WORK TO COMPLETE » Can you turn these lines into a JSON list of strings, with one string per line, blank lines skipped and the pictures left out?

GIVEN INFORMATION »
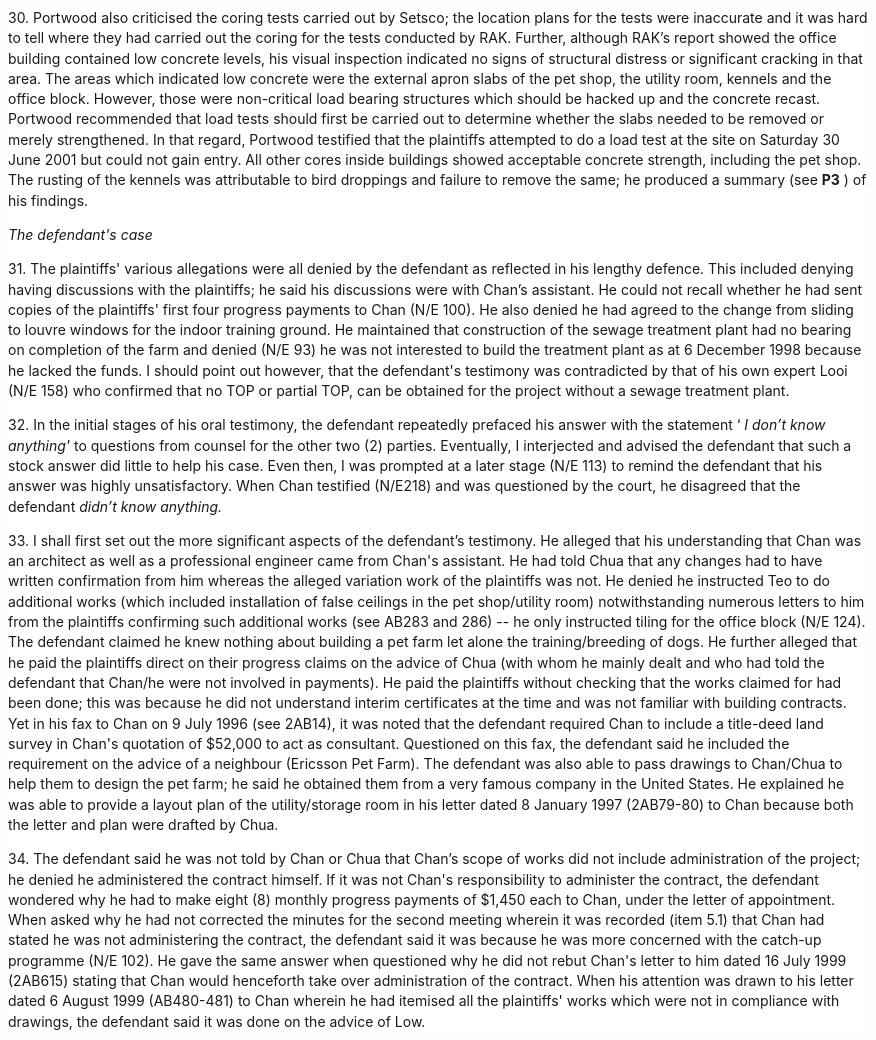 30\. Portwood also criticised the coring tests carried out by Setsco; the location plans for the tests were inaccurate and it was hard to tell where they had carried out the coring for the tests conducted by RAK. Further, although RAK’s report showed the office building contained low concrete levels, his visual inspection indicated no signs of structural distress or significant cracking in that area. The areas which indicated low concrete were the external apron slabs of the pet shop, the utility room, kennels and the office block. However, those were non-critical load bearing structures which should be hacked up and the concrete recast. Portwood recommended that load tests should first be carried out to determine whether the slabs needed to be removed or merely strengthened. In that regard, Portwood testified that the plaintiffs attempted to do a load test at the site on Saturday 30 June 2001 but could not gain entry. All other cores inside buildings showed acceptable concrete strength, including the pet shop. The rusting of the kennels was attributable to bird droppings and failure to remove the same; he produced a summary (see **P3** ) of his findings. 

_The defendant's case_ 

31\. The plaintiffs' various allegations were all denied by the defendant as reflected in his lengthy defence. This included denying having discussions with the plaintiffs; he said his discussions were with Chan’s assistant. He could not recall whether he had sent copies of the plaintiffs' first four progress payments to Chan (N/E 100). He also denied he had agreed to the change from sliding to louvre windows for the indoor training ground. He maintained that construction of the sewage treatment plant had no bearing on completion of the farm and denied (N/E 93) he was not interested to build the treatment plant as at 6 December 1998 because he lacked the funds. I should point out however, that the defendant's testimony was contradicted by that of his own expert Looi (N/E 158) who confirmed that no TOP or partial TOP, can be obtained for the project without a sewage treatment plant. 


32\. In the initial stages of his oral testimony, the defendant repeatedly prefaced his answer with the statement ‘ _I don’t know anything'_ to questions from counsel for the other two (2) parties. Eventually, I interjected and advised the defendant that such a stock answer did little to help his case. Even then, I was prompted at a later stage (N/E 113) to remind the defendant that his answer was highly unsatisfactory. When Chan testified (N/E218) and was questioned by the court, he disagreed that the defendant _didn’t know anything._ 

33\. I shall first set out the more significant aspects of the defendant’s testimony. He alleged that his understanding that Chan was an architect as well as a professional engineer came from Chan's assistant. He had told Chua that any changes had to have written confirmation from him whereas the alleged variation work of the plaintiffs was not. He denied he instructed Teo to do additional works (which included installation of false ceilings in the pet shop/utility room) notwithstanding numerous letters to him from the plaintiffs confirming such additional works (see AB283 and 286) -- he only instructed tiling for the office block (N/E 124). The defendant claimed he knew nothing about building a pet farm let alone the training/breeding of dogs. He further alleged that he paid the plaintiffs direct on their progress claims on the advice of Chua (with whom he mainly dealt and who had told the defendant that Chan/he were not involved in payments). He paid the plaintiffs without checking that the works claimed for had been done; this was because he did not understand interim certificates at the time and was not familiar with building contracts. Yet in his fax to Chan on 9 July 1996 (see 2AB14), it was noted that the defendant required Chan to include a title-deed land survey in Chan's quotation of $52,000 to act as consultant. Questioned on this fax, the defendant said he included the requirement on the advice of a neighbour (Ericsson Pet Farm). The defendant was also able to pass drawings to Chan/Chua to help them to design the pet farm; he said he obtained them from a very famous company in the United States. He explained he was able to provide a layout plan of the utility/storage room in his letter dated 8 January 1997 (2AB79-80) to Chan because both the letter and plan were drafted by Chua. 

34\. The defendant said he was not told by Chan or Chua that Chan’s scope of works did not include administration of the project; he denied he administered the contract himself. If it was not Chan's responsibility to administer the contract, the defendant wondered why he had to make eight (8) monthly progress payments of $1,450 each to Chan, under the letter of appointment. When asked why he had not corrected the minutes for the second meeting wherein it was recorded (item 5.1) that Chan had stated he was not administering the contract, the defendant said it was because he was more concerned with the catch-up programme (N/E 102). He gave the same answer when questioned why he did not rebut Chan's letter to him dated 16 July 1999 (2AB615) stating that Chan would henceforth take over administration of the contract. When his attention was drawn to his letter dated 6 August 1999 (AB480-481) to Chan wherein he had itemised all the plaintiffs' works which were not in compliance with drawings, the defendant said it was done on the advice of Low.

SOLUTION TO THIS TASK »
[
  " 30\\. Portwood also criticised the coring tests carried out by Setsco; the location plans for the tests were inaccurate and it was hard to tell where they had carried out the coring for the tests conducted by RAK. Further, although RAK’s report showed the office building contained low concrete levels, his visual inspection indicated no signs of structural distress or significant cracking in that area. The areas which indicated low concrete were the external apron slabs of the pet shop, the utility room, kennels and the office block. However, those were non-critical load bearing structures which should be hacked up and the concrete recast. Portwood recommended that load tests should first be carried out to determine whether the slabs needed to be removed or merely strengthened. In that regard, Portwood testified that the plaintiffs attempted to do a load test at the site on Saturday 30 June 2001 but could not gain entry. All other cores inside buildings showed acceptable concrete strength, including the pet shop. The rusting of the kennels was attributable to bird droppings and failure to remove the same; he produced a summary (see **P3** ) of his findings. ",
  "_The defendant's case_ ",
  "31\\. The plaintiffs' various allegations were all denied by the defendant as reflected in his lengthy defence. This included denying having discussions with the plaintiffs; he said his discussions were with Chan’s assistant. He could not recall whether he had sent copies of the plaintiffs' first four progress payments to Chan (N/E 100). He also denied he had agreed to the change from sliding to louvre windows for the indoor training ground. He maintained that construction of the sewage treatment plant had no bearing on completion of the farm and denied (N/E 93) he was not interested to build the treatment plant as at 6 December 1998 because he lacked the funds. I should point out however, that the defendant's testimony was contradicted by that of his own expert Looi (N/E 158) who confirmed that no TOP or partial TOP, can be obtained for the project without a sewage treatment plant. ",
  "32\\. In the initial stages of his oral testimony, the defendant repeatedly prefaced his answer with the statement ‘ _I don’t know anything'_ to questions from counsel for the other two (2) parties. Eventually, I interjected and advised the defendant that such a stock answer did little to help his case. Even then, I was prompted at a later stage (N/E 113) to remind the defendant that his answer was highly unsatisfactory. When Chan testified (N/E218) and was questioned by the court, he disagreed that the defendant _didn’t know anything._ ",
  "33\\. I shall first set out the more significant aspects of the defendant’s testimony. He alleged that his understanding that Chan was an architect as well as a professional engineer came from Chan's assistant. He had told Chua that any changes had to have written confirmation from him whereas the alleged variation work of the plaintiffs was not. He denied he instructed Teo to do additional works (which included installation of false ceilings in the pet shop/utility room) notwithstanding numerous letters to him from the plaintiffs confirming such additional works (see AB283 and 286) -- he only instructed tiling for the office block (N/E 124). The defendant claimed he knew nothing about building a pet farm let alone the training/breeding of dogs. He further alleged that he paid the plaintiffs direct on their progress claims on the advice of Chua (with whom he mainly dealt and who had told the defendant that Chan/he were not involved in payments). He paid the plaintiffs without checking that the works claimed for had been done; this was because he did not understand interim certificates at the time and was not familiar with building contracts. Yet in his fax to Chan on 9 July 1996 (see 2AB14), it was noted that the defendant required Chan to include a title-deed land survey in Chan's quotation of $52,000 to act as consultant. Questioned on this fax, the defendant said he included the requirement on the advice of a neighbour (Ericsson Pet Farm). The defendant was also able to pass drawings to Chan/Chua to help them to design the pet farm; he said he obtained them from a very famous company in the United States. He explained he was able to provide a layout plan of the utility/storage room in his letter dated 8 January 1997 (2AB79-80) to Chan because both the letter and plan were drafted by Chua. ",
  "34\\. The defendant said he was not told by Chan or Chua that Chan’s scope of works did not include administration of the project; he denied he administered the contract himself. If it was not Chan's responsibility to administer the contract, the defendant wondered why he had to make eight (8) monthly progress payments of $1,450 each to Chan, under the letter of appointment. When asked why he had not corrected the minutes for the second meeting wherein it was recorded (item 5.1) that Chan had stated he was not administering the contract, the defendant said it was because he was more concerned with the catch-up programme (N/E 102). He gave the same answer when questioned why he did not rebut Chan's letter to him dated 16 July 1999 (2AB615) stating that Chan would henceforth take over administration of the contract. When his attention was drawn to his letter dated 6 August 1999 (AB480-481) to Chan wherein he had itemised all the plaintiffs' works which were not in compliance with drawings, the defendant said it was done on the advice of Low."
]